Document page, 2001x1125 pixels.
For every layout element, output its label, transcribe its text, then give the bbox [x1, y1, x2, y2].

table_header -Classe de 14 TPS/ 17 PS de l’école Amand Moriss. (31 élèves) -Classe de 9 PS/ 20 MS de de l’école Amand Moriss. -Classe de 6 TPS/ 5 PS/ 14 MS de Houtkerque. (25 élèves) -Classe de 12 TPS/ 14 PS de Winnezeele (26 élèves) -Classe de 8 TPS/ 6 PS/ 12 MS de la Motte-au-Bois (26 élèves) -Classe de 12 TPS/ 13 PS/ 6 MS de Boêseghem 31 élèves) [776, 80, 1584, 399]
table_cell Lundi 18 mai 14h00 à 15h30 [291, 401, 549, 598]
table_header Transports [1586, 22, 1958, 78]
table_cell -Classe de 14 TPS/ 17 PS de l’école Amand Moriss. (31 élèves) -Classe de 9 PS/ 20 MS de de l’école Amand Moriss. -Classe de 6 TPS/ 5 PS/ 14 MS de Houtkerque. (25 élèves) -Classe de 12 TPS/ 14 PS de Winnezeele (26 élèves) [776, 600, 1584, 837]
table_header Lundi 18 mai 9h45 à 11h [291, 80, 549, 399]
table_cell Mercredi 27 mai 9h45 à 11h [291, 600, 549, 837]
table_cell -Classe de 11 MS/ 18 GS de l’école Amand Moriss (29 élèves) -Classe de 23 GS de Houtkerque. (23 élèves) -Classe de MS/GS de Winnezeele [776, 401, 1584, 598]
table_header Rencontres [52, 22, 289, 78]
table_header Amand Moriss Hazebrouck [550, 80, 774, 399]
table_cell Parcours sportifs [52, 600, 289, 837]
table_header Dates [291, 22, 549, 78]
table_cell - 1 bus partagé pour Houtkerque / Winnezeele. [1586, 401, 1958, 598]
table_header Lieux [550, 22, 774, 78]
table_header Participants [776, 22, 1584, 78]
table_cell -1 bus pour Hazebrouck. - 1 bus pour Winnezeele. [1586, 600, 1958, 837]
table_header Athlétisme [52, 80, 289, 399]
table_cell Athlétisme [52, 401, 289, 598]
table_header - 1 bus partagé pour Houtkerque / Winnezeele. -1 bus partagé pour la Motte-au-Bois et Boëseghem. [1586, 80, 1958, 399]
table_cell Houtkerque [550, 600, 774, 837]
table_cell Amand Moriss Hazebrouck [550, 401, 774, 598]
==================================================
▶ _EXERCISE TASK_
Keep only the rows above that contain the string "pour", copying each one in full. Matching is case-sensitive.

▶ _WORKED SOLUTION_
table_cell - 1 bus partagé pour Houtkerque / Winnezeele. [1586, 401, 1958, 598]
table_cell -1 bus pour Hazebrouck. - 1 bus pour Winnezeele. [1586, 600, 1958, 837]
table_header - 1 bus partagé pour Houtkerque / Winnezeele. -1 bus partagé pour la Motte-au-Bois et Boëseghem. [1586, 80, 1958, 399]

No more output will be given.